In some patients it is worth considering:

  • other genes associated with hemochromatosis,
  • large deletions or duplications in HFE,
  • other iron metabolism disorders,
  • secondary causes of hyperferritinaemia,
  • liver disease,
  • environmental and metabolic factors.

The authors note that in populations where C282Y is rare, when clinical hemochromatosis is suspected, broader diagnostics become more important — not just a panel of the two most common HFE variants.

What does the study say about men and women?

The study group included significantly more men than women. This is consistent with the clinical observation that overt hemochromatosis more often manifests in men.

One reason is the physiological iron loss in women of reproductive age — through menstruation and pregnancies. In women, iron accumulation may be delayed and symptoms may appear later.

It should be noted, however, that this study did not analyse disease penetrance or symptom severity in women and men. It only showed that among those referred for HFE testing, men predominated.

Study limitations

The study provides important data, but has significant limitations.

First, it was a single-centre analysis. It may therefore partly reflect the profile of patients referred to a specific hospital, rather than the entire Turkish population.

Second, the study included individuals referred for diagnostics, not a randomly selected population sample. This means a potential referral bias — the group may have been over-represented by individuals with suspected iron disorders.

Third, the authors did not include clinical and biochemical data. It is therefore unknown which individuals actually had elevated ferritin, high transferrin saturation, disease symptoms, or organ damage.

Fourth, the study does not allow assessment of the penetrance of specific genotypes. It therefore does not answer the question of what proportion of individuals with H63D/H63D or C282Y/H63D will actually develop iron overload.

Fifth, large deletions and duplications of the HFE gene were not analysed using methods considered the gold standard.

What does this mean for patients?

For patients, the most important message is practical: a genetic result alone should not be interpreted in isolation from blood tests and the clinical picture.

If the result shows:

  • C282Y/C282Y — this requires particular attention, as it is the classic high-risk genotype for HFE-dependent hemochromatosis.
  • C282Y/H63D — may increase the risk of iron overload, but clinical expression is variable.

++++++++++

▶ TASK REQUIREMENTS
• A. Reproduce the stretch of the hemochromatosis passage from "Study limitations" through "entire Turkish population.", word for word.
• B. Write the next part of the passage on the HFE hemochromatosis study, picking up right after its final sentence.

▶ GIVEN ENTRIES
++++++++++

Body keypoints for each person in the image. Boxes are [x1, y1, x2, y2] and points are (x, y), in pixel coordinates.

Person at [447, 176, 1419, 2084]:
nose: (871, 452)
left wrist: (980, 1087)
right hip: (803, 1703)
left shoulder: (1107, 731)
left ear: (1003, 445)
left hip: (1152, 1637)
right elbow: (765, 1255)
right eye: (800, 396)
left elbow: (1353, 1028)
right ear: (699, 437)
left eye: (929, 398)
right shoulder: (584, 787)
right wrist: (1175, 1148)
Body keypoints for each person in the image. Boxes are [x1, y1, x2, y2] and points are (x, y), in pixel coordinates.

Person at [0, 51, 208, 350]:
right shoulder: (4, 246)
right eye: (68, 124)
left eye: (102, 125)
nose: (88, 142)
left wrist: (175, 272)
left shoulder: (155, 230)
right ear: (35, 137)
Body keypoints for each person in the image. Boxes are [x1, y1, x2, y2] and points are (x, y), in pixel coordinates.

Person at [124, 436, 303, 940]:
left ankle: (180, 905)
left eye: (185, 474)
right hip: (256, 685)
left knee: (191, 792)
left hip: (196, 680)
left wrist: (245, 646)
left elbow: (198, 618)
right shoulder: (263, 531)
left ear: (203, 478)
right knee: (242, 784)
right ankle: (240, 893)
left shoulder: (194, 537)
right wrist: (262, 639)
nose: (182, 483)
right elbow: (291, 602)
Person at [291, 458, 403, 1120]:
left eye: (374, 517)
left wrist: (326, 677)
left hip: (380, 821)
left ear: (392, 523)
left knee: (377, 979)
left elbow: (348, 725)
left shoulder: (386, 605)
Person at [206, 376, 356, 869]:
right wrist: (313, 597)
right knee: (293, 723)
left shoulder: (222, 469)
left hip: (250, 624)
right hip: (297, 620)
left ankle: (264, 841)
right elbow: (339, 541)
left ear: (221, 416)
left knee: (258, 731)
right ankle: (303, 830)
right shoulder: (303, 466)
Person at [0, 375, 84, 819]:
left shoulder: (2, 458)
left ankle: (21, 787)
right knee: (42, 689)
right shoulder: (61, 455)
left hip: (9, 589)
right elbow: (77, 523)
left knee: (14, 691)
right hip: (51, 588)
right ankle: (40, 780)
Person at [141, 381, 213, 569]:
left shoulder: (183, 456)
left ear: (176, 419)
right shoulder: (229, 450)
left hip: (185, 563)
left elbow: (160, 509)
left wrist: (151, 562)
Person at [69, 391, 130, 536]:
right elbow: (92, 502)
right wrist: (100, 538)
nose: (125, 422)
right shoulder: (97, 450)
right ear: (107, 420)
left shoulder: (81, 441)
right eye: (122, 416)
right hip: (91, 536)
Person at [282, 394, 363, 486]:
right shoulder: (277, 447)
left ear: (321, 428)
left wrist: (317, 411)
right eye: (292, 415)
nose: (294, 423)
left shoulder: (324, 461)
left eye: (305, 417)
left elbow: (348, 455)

++++++++++

▶ ANSWERS
• A.
Study limitations

The study provides important data, but has significant limitations.

First, it was a single-centre analysis. It may therefore partly reflect the profile of patients referred to a specific hospital, rather than the entire Turkish population.

• B.
  • H63D/H63D — may be associated with mild or moderate iron overload in some individuals, especially with additional risk factors.
  • H63D in one copy — usually insufficient on its own for a hemochromatosis diagnosis.
  • no HFE variants — does not exclude other causes of high ferritin or iron overload.

In every case, the key parameters are:

  • ferritin,
  • transferrin saturation,
  • liver enzyme activity,
  • blood count,
  • family history,
  • coexisting conditions,
  • medical assessment.

This study is a useful reminder that hemochromatosis is not a single, straightforward disease with an identical genetic basis in all people. The best-known HFE-dependent form with the C282Y variant is common primarily in Northern European populations. In other regions of the world, the distribution of variants may look different.

In the Turkish population, according to the study discussed, H63D predominates while C282Y is rare. This means that diagnostics and genetic counselling should take the patient's population background into account.

Key conclusion

A study of 643 patients from Turkey revealed an HFE variant profile different from that known in Northern European populations. The H63D variant was the most common, especially in one copy, while the classic C282Y variant was rare.

The practical conclusion is clear: interpretation of HFE testing should be population-adjusted and always combined with biochemical results and the clinical picture. Simply detecting H63D, particularly in heterozygous form, should not automatically lead to a diagnosis of hemochromatosis. Conversely, the absence of C282Y does not exclude other forms of iron metabolism disorder.